About 14,000 Dreamers on Long Island were eligible for those protections when the program was rolled out, according to the Migration Policy Institute in Washington, D.C. It is unclear how many of them applied and were accepted.
The DREAM Act— originally known as the Development, Relief, and Education for Alien Minors Act — would have granted those young immigrants full legal status, but the measure has stalled in Congress since it first was introduced in 2001. New York’s version of a Dream Act, which has sought to give those minors access to college state tuition, either has stalled or failed to pass since 2011.
Gov. Andrew M. Cuomo and Attorney General Eric T. Schneiderman announced Monday that New York State will sue the federal government to counter termination of DACA, which Cuomo termed a “cruel action” that “will rip families apart, sow havoc in our communities and force innocent people — our neighbors, our friends, and our relatives — to live in fear.”
The Rev. William Brisotti, of Our Lady of the Miraculous Medal Catholic Church in Wyandanch, expressed doubt that Congress will do anything to extend DACA, meaning that the Trump administration’s action, in effect, will end the program.

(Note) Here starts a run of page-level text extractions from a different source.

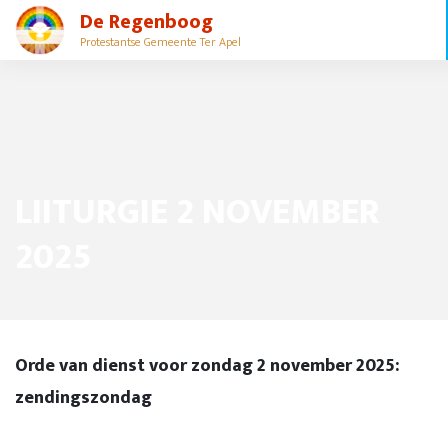
De Regenboog
Protestantse Gemeente Ter Apel
LIITURGIE 2 NOVEMBER
2025
Orde van dienst voor zondag 2 november 2025:
zendingszondag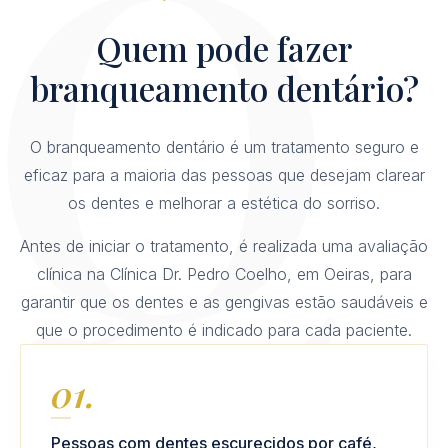
Q
Quem pode fazer
branqueamento dentário?
O branqueamento dentário é um tratamento seguro e
eficaz para a maioria das pessoas que desejam clarear
os dentes e melhorar a estética do sorriso.
Antes de iniciar o tratamento, é realizada uma avaliação
clínica na Clínica Dr. Pedro Coelho, em Oeiras, para
garantir que os dentes e as gengivas estão saudáveis e
que o procedimento é indicado para cada paciente.
01.
Pessoas com dentes escurecidos por café,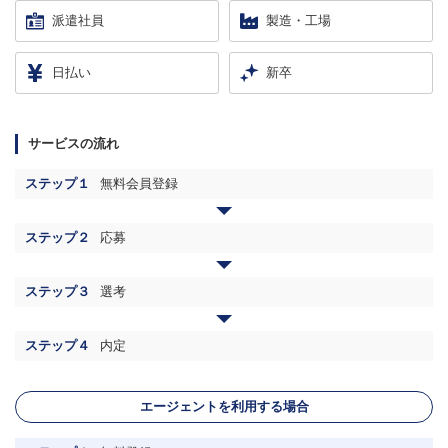
派遣社員
製造・工場
日払い
新卒
サービスの流れ
ステップ１
無料会員登録
ステップ２
応募
ステップ３
選考
ステップ４
内定
エージェントを利用する場合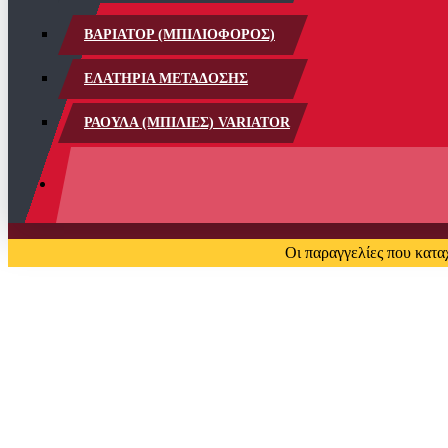
ΒΑΡΙΑΤΟΡ (ΜΠΙΛΙΟΦΟΡΟΣ)
ΕΛΑΤΗΡΙΑ ΜΕΤΑΔΟΣΗΣ
ΡΑΟΥΛΑ (ΜΠΙΛΙΕΣ) VARIATOR
Οι παραγγελίες που κατα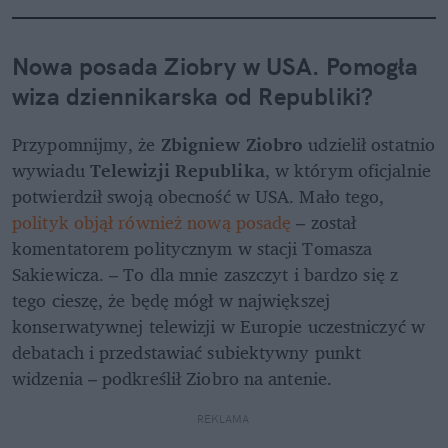
Nowa posada Ziobry w USA. Pomogła 
wiza dziennikarska od Republiki?
Przypomnijmy, że 
Zbigniew Ziobro 
udzielił ostatnio 
wywiadu 
Telewizji Republika
, w którym oficjalnie 
potwierdził swoją obecność w USA. Mało tego, 
polityk objął również nową posadę
 – został 
komentatorem politycznym w stacji Tomasza 
Sakiewicza. – To dla mnie zaszczyt i bardzo się z 
tego cieszę, że będę mógł w największej 
konserwatywnej telewizji w Europie uczestniczyć w 
debatach i przedstawiać subiektywny punkt 
widzenia – podkreślił Ziobro na antenie.
REKLAMA 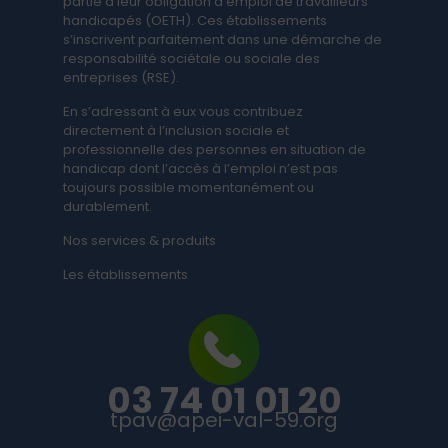
partie à leur obligation d’emploi de travailleurs
handicapés ​(OETH). Ces établissements
s’inscrivent parfaitement dans une démarche de
responsabilité sociétale ou sociale des
entreprises (RSE).
En s’adressant à eux vous contribuez
directement à l’inclusion sociale et
professionnelle des personnes en situation de
handicap dont l’accès à l’emploi n’est pas
toujours possible momentanément ou
durablement.
Nos services & produits
Les établissements
03 74 01 01 20
tpav@apei-val-59.org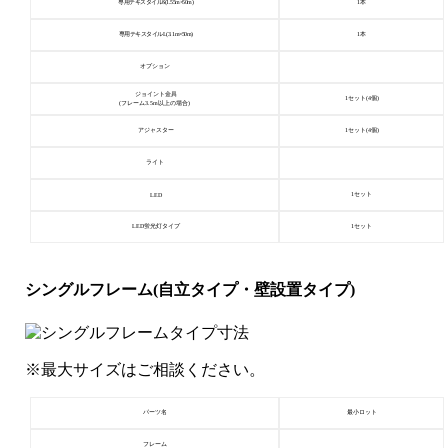
専用テキスタイルS(1.55m×50m)
1本
専用テキスタイルL(3.1m×50m)
1本
オプション
ジョイント金具
1セット(4個)
(フレーム3.5m以上の場合)
アジャスター
1セット(4個)
ライト
1セット
LED
LED蛍光灯タイプ
1セット
シングルフレーム(自立タイプ・壁設置タイプ)
※最大サイズはご相談ください。
パーツ名
最小ロット
フレーム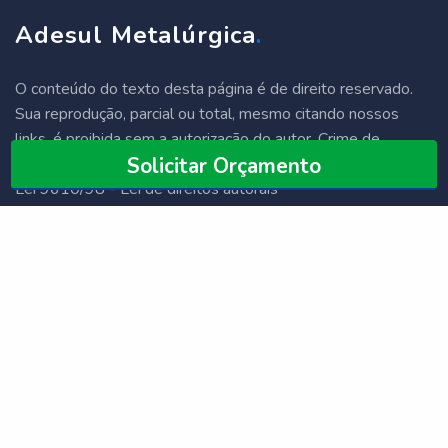
Adesul Metalúrgica
.
O conteúdo do texto desta página é de direito reservado.
Sua reprodução, parcial ou total, mesmo citando nossos
links, é proibida sem a autorização do autor. Crime de
Solicitar Orçamento
violação de direito autoral – artigo 184 do Código Penal –
Lei 9610/98 - Lei de direitos autorais
PRODUTOS
Pistola de Pintura Profissional
Pistola de Pintura Alta Pressão
Bico de Solda Oxigênio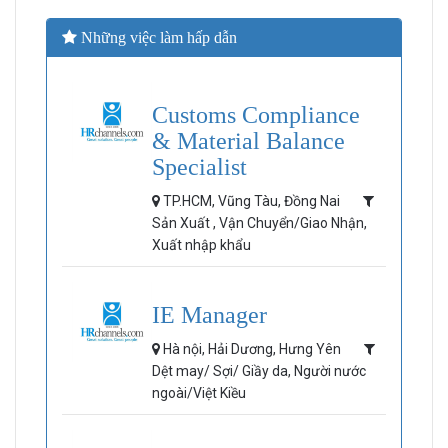
Những việc làm hấp dẫn
Customs Compliance
& Material Balance
Specialist
TP.HCM, Vũng Tàu, Đồng Nai
Sản Xuất , Vận Chuyển/Giao Nhận,
Xuất nhập khẩu
IE Manager
Hà nội, Hải Dương, Hưng Yên
Dệt may/ Sợi/ Giầy da, Người nước
ngoài/Việt Kiều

“It saddens me that it’s ending,” said Brisotti, a longtime advocate for Latino immigrants. “The reason why Obama had enacted the DACA in the way he did was that Congress wasn’t doing anything.”
“Trump is just passing the buck, his cowardly way of approaching it,” Brisotti added.
With Bart Jones
- Deferred Action for Childhood Arrivals, or DACA, was an executive action put in place June 15, 2012, by President Barack Obama as a temporary measure to protect young immigrants known as Dreamers from deportation, allowing them to stay, study and work legally in the United States.
- 787,580 applicants were approved as of March 31 and 31,367 pending applications were pending, according to U.S. Citizenship and Immigration Services.
- 41,970 approved applicants lived in New York, which ranked as the third state for applications after California and Texas.
- The Migration Policy Institute, a think tank in Washington, D.C., had estimated that about 14,000 young immigrants on Long Island qualified for DACA.
- The program applied to children who had arrived in the U.S. before they turned 16 and had lived in the country continuously since at least June 15, 2007. They also had to be in the country as of June 15, 2012, and had to be under age 31 at that time.
- Other requirements involved educational status or military service and no convictions of serious crimes.
- The program no longer will accept initial requests. The immigration agency said it would adjudicate those filed as of Tuesday.
- Current DACA recipients generally will remain protected and keep their work permits “until they expire,” the federal government said.